## WORK TO BE COMPLETED
Only one portion of the data is to be written out: from the line bearing "11,987.00 | 11,987.00 |" through the line bearing "15,100.00 | 12,635.00 |". Write it exactly as it appears.

----- SUPPLIED MATERIAL -----

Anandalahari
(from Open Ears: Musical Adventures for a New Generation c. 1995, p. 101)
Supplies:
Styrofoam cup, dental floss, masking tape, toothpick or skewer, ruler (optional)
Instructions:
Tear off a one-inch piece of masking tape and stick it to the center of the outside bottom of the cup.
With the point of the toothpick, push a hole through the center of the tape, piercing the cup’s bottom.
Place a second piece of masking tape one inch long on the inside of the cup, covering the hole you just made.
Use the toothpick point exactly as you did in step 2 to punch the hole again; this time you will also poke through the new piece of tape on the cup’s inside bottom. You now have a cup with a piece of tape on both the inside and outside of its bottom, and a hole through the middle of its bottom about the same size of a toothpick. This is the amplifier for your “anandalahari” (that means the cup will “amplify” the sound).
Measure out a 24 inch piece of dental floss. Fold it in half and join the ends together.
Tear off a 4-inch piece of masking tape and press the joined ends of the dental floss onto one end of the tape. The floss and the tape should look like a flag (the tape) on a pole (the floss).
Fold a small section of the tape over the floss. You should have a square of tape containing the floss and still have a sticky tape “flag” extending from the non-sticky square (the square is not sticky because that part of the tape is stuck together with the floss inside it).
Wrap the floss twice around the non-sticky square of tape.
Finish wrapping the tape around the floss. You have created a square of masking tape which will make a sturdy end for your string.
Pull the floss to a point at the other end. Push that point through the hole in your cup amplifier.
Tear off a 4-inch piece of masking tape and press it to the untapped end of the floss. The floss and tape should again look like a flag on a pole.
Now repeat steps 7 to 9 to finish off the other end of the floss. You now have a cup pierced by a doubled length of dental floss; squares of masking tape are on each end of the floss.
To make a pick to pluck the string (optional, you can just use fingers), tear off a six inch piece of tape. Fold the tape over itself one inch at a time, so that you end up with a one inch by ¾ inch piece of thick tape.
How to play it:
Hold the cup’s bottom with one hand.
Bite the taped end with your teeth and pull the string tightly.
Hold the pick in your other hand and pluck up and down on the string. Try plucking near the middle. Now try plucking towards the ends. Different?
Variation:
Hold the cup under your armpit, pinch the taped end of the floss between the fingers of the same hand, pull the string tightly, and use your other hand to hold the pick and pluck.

-----
----- SUPPLIED MATERIAL -----

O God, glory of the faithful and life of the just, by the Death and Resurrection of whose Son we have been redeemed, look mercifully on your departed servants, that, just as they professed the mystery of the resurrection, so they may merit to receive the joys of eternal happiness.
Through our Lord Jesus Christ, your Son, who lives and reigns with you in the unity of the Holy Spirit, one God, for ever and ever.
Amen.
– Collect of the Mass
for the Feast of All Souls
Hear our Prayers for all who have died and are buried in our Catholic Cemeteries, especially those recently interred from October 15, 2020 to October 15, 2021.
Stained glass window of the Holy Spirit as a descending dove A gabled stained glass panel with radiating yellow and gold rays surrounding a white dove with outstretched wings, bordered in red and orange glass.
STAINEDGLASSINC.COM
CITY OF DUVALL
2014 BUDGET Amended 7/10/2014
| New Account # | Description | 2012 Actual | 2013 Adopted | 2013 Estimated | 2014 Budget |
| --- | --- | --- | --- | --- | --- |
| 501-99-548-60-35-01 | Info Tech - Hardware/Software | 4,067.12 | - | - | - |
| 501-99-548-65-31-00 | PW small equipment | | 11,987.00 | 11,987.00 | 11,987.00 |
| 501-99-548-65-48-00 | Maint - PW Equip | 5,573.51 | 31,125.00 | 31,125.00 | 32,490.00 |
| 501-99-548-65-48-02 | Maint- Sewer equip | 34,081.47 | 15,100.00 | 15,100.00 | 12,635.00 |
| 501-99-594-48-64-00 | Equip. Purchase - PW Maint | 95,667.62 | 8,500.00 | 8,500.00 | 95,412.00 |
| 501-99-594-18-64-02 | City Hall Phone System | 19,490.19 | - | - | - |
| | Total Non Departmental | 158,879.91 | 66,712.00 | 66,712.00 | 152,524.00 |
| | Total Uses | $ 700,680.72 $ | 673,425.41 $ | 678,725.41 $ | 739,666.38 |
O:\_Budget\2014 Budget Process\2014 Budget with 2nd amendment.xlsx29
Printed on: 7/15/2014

-----

## ANSWER TO THIS PROBLEM
| 501-99-548-65-31-00 | PW small equipment | | 11,987.00 | 11,987.00 | 11,987.00 |
| 501-99-548-65-48-00 | Maint - PW Equip | 5,573.51 | 31,125.00 | 31,125.00 | 32,490.00 |
| 501-99-548-65-48-02 | Maint- Sewer equip | 34,081.47 | 15,100.00 | 15,100.00 | 12,635.00 |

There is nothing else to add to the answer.